* **Source information**
★ ★ ★ ★

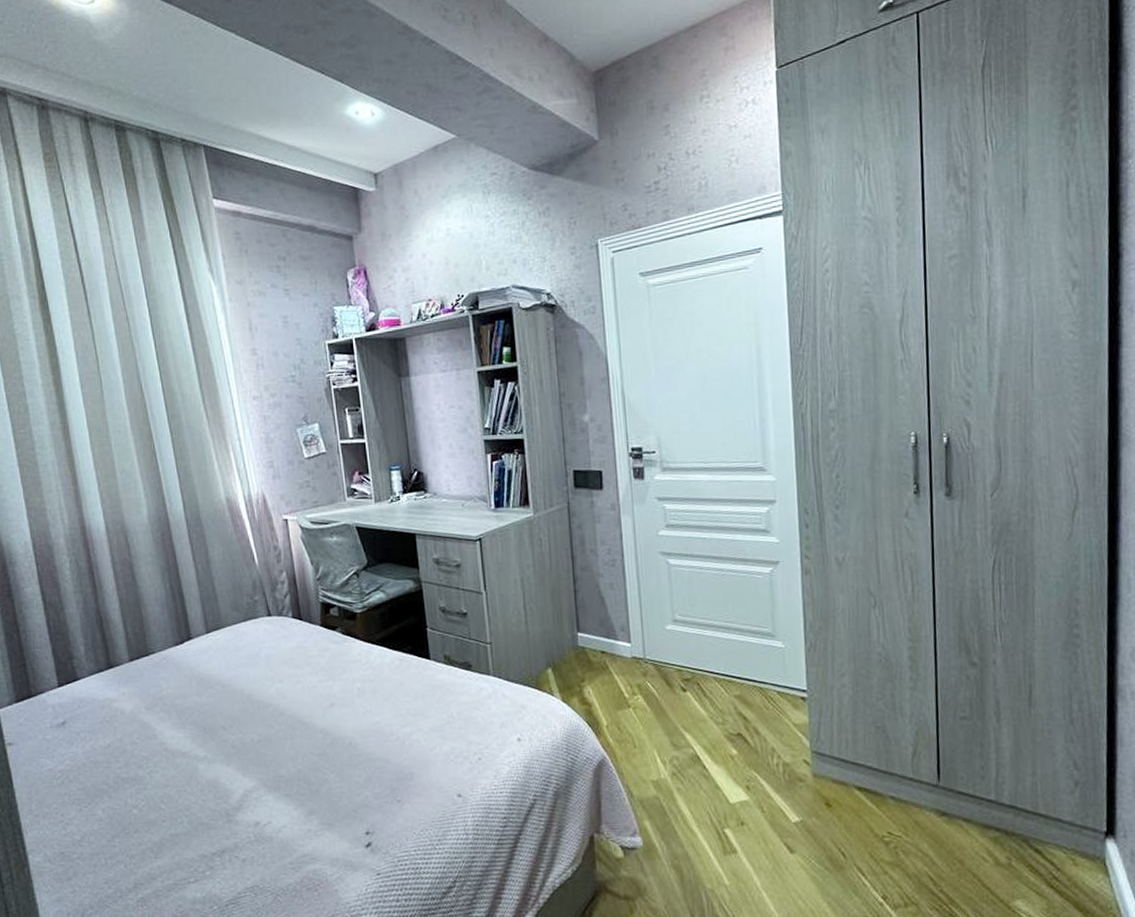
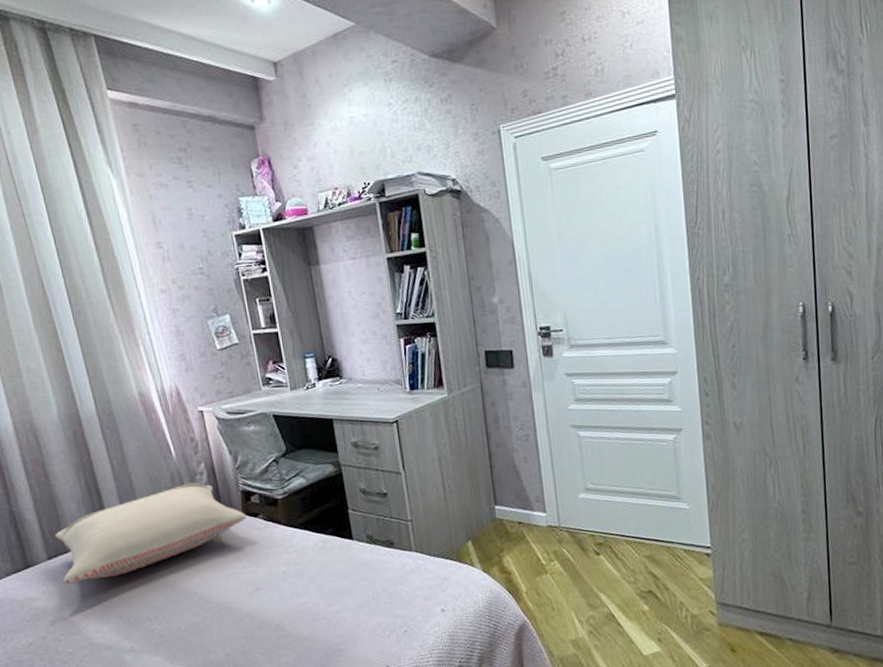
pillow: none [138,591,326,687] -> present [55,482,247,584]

★ ★ ★ ★

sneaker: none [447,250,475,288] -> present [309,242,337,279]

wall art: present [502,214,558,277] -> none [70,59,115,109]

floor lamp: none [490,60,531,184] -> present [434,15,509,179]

★ ★ ★ ★

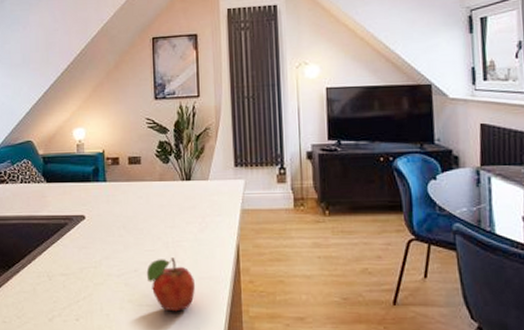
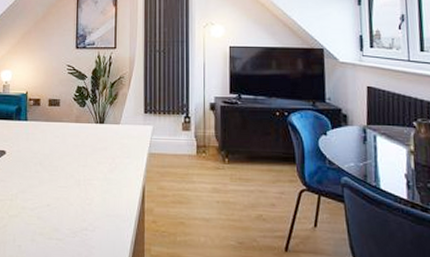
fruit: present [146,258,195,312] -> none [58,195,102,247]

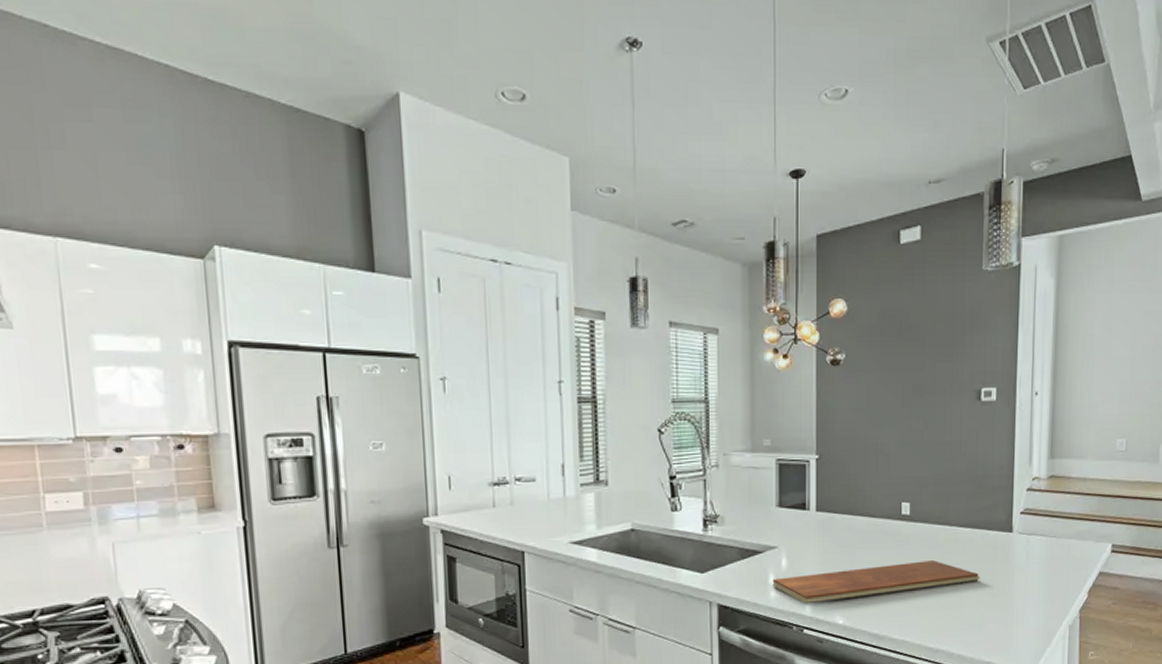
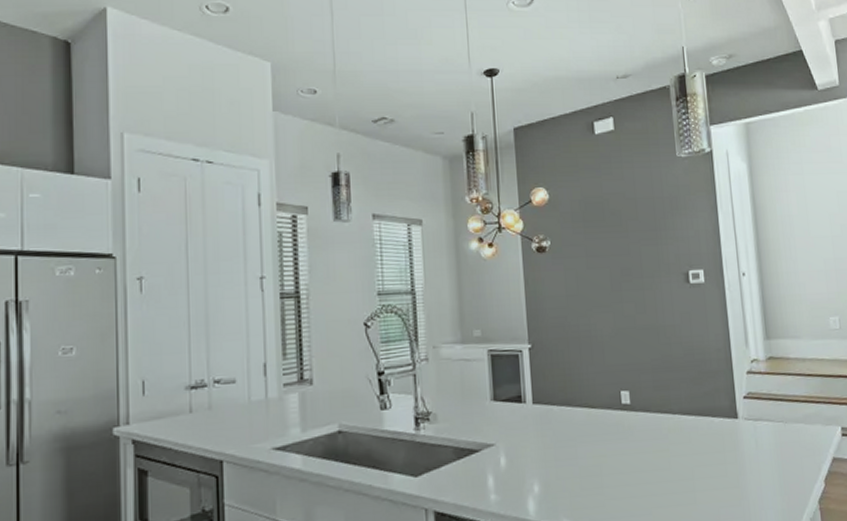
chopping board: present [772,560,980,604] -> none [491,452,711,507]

★ ★ ★ ★

* **Action item**
Output exactly the stretch of the listing that begins at the line containing "fruit: present [146,258,195,312]" and ends at the line containing "chopping board: present", both kept. Omit pictures and everything else.

* **Output for this task**
fruit: present [146,258,195,312] -> none [58,195,102,247]

chopping board: present [772,560,980,604] -> none [491,452,711,507]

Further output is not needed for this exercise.